◆ ABOUT THIS EXERCISE
Please report every line in the rows below that contains the word "pursuant", copying each such line in full.

◆ EXERCISE INPUT

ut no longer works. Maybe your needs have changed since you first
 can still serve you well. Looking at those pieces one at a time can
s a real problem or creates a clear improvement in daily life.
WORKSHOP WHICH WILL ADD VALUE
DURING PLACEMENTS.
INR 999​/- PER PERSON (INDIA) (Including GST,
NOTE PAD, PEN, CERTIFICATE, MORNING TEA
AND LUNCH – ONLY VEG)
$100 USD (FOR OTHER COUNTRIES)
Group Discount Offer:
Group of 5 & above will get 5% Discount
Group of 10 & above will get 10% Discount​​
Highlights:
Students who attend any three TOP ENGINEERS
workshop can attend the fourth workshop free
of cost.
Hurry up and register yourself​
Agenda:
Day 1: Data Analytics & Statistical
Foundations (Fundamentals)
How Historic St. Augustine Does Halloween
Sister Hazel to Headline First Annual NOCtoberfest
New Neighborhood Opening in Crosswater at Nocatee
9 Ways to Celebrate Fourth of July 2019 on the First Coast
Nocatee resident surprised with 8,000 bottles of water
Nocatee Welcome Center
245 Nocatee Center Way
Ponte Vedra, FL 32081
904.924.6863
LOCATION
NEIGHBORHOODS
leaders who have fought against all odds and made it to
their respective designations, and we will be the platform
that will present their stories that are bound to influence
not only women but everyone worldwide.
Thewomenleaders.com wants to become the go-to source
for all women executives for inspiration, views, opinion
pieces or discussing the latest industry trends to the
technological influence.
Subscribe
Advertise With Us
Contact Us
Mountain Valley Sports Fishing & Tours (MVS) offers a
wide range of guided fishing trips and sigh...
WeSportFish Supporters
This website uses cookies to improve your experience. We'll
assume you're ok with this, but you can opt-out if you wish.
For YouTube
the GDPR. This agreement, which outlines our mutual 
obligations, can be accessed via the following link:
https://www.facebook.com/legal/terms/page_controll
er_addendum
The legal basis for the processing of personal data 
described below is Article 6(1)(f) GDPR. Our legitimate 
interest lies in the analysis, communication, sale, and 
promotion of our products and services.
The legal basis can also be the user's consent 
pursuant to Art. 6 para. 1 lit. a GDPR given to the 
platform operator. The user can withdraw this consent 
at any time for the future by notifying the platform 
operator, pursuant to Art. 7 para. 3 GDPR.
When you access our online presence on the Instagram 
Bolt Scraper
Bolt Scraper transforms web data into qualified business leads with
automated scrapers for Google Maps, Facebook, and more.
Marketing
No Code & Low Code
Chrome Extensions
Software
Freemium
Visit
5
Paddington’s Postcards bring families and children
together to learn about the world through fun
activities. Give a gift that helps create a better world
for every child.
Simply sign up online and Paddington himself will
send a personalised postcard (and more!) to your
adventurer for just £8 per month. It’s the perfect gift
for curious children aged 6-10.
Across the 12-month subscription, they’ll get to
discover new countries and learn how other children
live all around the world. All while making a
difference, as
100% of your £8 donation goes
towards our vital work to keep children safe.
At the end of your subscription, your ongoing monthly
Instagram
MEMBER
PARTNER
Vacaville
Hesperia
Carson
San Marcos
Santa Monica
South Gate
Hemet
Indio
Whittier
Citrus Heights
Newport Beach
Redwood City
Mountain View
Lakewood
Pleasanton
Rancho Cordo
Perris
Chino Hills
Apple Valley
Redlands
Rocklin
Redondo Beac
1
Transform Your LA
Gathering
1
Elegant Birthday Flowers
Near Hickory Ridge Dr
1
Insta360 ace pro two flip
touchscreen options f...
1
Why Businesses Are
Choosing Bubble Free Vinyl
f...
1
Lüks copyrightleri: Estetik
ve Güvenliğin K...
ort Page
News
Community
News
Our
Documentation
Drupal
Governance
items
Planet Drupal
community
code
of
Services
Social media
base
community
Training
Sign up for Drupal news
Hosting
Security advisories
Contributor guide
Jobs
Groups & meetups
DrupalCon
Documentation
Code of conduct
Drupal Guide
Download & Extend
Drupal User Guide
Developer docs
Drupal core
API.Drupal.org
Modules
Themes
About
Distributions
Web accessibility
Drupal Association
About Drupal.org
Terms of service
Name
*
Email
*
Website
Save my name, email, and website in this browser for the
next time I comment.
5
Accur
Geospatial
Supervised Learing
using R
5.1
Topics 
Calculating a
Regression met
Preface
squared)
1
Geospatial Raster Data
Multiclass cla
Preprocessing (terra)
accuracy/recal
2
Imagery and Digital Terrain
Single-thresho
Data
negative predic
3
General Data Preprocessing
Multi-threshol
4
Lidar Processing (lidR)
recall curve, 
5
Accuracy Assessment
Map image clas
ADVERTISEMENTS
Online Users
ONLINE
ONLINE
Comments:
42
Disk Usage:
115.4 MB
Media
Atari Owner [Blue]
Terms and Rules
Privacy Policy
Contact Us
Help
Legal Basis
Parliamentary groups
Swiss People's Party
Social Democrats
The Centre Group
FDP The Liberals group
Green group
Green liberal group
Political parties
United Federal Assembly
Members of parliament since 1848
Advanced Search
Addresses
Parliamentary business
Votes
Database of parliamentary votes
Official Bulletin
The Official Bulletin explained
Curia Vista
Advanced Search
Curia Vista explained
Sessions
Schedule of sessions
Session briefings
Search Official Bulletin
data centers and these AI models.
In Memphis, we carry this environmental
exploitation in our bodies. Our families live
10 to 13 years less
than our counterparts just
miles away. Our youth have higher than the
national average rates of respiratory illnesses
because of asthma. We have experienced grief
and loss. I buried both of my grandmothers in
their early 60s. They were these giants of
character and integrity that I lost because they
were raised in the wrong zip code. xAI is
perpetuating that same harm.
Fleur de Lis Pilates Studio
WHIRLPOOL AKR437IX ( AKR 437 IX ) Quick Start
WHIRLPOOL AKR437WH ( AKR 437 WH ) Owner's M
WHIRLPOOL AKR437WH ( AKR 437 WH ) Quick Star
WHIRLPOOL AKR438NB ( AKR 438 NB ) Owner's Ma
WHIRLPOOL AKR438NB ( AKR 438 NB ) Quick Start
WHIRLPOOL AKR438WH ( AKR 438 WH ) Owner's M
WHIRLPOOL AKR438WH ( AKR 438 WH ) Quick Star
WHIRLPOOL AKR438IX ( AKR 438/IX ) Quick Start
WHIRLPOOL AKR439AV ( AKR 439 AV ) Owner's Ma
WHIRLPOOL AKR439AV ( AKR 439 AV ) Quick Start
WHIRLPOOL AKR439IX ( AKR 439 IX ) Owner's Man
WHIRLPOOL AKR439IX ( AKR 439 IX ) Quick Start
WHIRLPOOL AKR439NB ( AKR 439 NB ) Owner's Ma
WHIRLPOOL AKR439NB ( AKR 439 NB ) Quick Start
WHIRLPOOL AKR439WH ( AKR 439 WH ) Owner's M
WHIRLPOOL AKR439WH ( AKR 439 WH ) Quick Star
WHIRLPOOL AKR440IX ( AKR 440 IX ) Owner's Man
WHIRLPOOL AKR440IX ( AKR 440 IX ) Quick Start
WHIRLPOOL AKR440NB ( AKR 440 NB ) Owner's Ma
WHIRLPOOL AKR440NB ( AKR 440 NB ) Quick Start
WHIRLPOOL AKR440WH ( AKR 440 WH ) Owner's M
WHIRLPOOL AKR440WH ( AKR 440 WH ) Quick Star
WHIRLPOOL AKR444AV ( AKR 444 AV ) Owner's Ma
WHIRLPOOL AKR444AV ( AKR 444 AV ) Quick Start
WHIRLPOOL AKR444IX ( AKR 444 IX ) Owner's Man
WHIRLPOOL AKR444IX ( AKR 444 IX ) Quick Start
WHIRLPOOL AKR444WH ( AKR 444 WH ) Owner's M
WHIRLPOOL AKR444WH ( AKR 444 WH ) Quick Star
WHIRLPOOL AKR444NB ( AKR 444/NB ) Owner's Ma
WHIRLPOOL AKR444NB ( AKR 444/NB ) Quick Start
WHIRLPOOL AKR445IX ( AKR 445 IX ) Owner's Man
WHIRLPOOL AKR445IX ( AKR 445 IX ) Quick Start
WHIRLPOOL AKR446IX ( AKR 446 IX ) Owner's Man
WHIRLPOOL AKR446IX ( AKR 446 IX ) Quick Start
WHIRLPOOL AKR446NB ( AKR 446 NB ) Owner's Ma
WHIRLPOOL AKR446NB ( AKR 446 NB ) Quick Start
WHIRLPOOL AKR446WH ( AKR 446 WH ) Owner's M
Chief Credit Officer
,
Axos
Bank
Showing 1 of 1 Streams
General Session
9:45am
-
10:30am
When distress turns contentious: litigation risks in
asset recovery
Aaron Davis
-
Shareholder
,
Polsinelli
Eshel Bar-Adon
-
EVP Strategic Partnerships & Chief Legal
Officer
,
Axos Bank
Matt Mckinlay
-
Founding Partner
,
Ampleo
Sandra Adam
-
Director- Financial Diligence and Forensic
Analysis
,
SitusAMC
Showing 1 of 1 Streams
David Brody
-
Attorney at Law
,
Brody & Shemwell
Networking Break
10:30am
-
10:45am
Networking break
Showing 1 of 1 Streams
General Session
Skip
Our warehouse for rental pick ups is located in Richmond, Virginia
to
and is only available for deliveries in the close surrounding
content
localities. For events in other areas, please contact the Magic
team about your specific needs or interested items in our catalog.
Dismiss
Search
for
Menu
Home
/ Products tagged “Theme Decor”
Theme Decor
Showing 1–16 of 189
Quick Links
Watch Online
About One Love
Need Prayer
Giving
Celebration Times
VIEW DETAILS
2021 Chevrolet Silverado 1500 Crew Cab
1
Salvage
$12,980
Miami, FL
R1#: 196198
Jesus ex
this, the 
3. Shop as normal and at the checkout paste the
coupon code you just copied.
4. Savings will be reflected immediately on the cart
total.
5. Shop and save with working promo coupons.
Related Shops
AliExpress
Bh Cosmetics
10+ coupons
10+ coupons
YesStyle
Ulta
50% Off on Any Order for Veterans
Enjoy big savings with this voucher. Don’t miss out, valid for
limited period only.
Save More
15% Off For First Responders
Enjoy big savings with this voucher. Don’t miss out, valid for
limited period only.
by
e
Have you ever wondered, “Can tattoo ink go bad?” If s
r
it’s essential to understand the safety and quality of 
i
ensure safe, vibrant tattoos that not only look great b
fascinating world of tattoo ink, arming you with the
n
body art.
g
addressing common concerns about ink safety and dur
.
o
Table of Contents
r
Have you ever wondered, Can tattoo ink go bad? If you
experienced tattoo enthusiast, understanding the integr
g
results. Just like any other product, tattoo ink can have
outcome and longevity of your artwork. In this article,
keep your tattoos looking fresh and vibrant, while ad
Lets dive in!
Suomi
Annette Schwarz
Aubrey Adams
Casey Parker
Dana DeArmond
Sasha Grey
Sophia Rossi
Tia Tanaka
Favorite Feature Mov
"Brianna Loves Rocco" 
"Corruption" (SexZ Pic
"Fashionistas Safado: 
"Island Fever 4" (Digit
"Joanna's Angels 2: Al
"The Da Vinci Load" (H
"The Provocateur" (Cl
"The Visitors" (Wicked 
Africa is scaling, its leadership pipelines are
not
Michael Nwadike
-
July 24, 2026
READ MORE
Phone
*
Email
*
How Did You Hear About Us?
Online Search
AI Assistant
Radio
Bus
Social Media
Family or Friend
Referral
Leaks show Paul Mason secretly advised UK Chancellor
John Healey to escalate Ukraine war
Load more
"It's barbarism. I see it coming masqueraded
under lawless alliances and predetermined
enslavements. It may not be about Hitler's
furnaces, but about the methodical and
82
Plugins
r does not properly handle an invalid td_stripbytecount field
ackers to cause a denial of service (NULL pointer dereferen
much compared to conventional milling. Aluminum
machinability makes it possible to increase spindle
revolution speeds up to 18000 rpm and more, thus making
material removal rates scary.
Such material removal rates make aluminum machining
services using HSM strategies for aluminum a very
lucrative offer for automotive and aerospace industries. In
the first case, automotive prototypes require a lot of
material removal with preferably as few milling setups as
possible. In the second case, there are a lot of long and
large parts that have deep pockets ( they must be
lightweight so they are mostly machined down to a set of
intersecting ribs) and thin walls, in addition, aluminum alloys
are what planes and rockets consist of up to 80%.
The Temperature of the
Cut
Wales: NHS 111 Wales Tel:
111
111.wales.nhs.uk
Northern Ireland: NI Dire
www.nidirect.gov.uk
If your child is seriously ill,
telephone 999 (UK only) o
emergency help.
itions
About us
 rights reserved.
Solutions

◆ PROBLEM SOLUTION
pursuant to Art. 6 para. 1 lit. a GDPR given to the 
operator, pursuant to Art. 7 para. 3 GDPR.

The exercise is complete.